_Job item A:_ Copy the phylink patch excerpt between "This patch replace" and "insertions(+), 150 deletions(-)", inclusive, swapping "patch" for "commit".
_Job item B:_ Pick up the phylink patch after its last line and carry it on.

_Excerpt to read:_
+ + + + +
This patch replace phylib API's by phylink API's.

Signed-off-by: Parshuram Thombare <pthombar@cadence.com>
---
 drivers/net/ethernet/cadence/Kconfig     |   2 +-
 drivers/net/ethernet/cadence/macb.h      |   3 +
 drivers/net/ethernet/cadence/macb_main.c | 332 +++++++++++++----------
 3 files changed, 187 insertions(+), 150 deletions(-)

diff --git a/drivers/net/ethernet/cadence/Kconfig b/drivers/net/ethernet/cadence/Kconfig
index f4b3bd85dfe3..53b50c24d9c9 100644
--- a/drivers/net/ethernet/cadence/Kconfig
+++ b/drivers/net/ethernet/cadence/Kconfig
@@ -22,7 +22,7 @@ if NET_VENDOR_CADENCE
 config MACB
 	tristate "Cadence MACB/GEM support"
+ + + + +
Recorded data
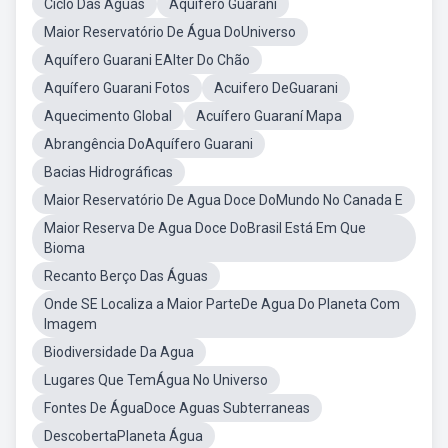
Ciclo Das Aguas
Aquifero Guarani
Maior Reservatório De Água DoUniverso
Aquífero Guarani EAlter Do Chão
Aquífero Guarani Fotos
Acuifero DeGuarani
Aquecimento Global
Acuífero Guaraní Mapa
Abrangência DoAquífero Guarani
Bacias Hidrográficas
Maior Reservatório De Agua Doce DoMundo No Canada E
Maior Reserva De Agua Doce DoBrasil Está Em Que
Bioma
Recanto Berço Das Águas
Onde SE Localiza a Maior ParteDe Agua Do Planeta Com
Imagem
Biodiversidade Da Agua
Lugares Que TemÁgua No Universo
Fontes De ÁguaDoce Aguas Subterraneas
DescobertaPlaneta Água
+ + + + +
_Answer area A:_
This commit replace phylib API's by phylink API's.

Signed-off-by: Parshuram Thombare <pthombar@cadence.com>
---
 drivers/net/ethernet/cadence/Kconfig     |   2 +-
 drivers/net/ethernet/cadence/macb.h      |   3 +
 drivers/net/ethernet/cadence/macb_main.c | 332 +++++++++++++----------
 3 files changed, 187 insertions(+), 150 deletions(-)

_Answer area B:_
 	depends on HAS_DMA && COMMON_CLK
-	select PHYLIB
+	select PHYLINK
 	---help---
 	  The Cadence MACB ethernet interface is found on many Atmel AT32 and
 	  AT91 parts.  This driver also supports the Cadence GEM (Gigabit
diff --git a/drivers/net/ethernet/cadence/macb.h b/drivers/net/ethernet/cadence/macb.h
index 03983bd46eef..a4007057b35e 100644
--- a/drivers/net/ethernet/cadence/macb.h
+++ b/drivers/net/ethernet/cadence/macb.h
@@ -11,6 +11,7 @@
 #include <linux/ptp_clock_kernel.h>
 #include <linux/net_tstamp.h>
 #include <linux/interrupt.h>
+#include <linux/phylink.h>
 
 #if defined(CONFIG_ARCH_DMA_ADDR_T_64BIT) || defined(CONFIG_MACB_USE_HWSTAMP)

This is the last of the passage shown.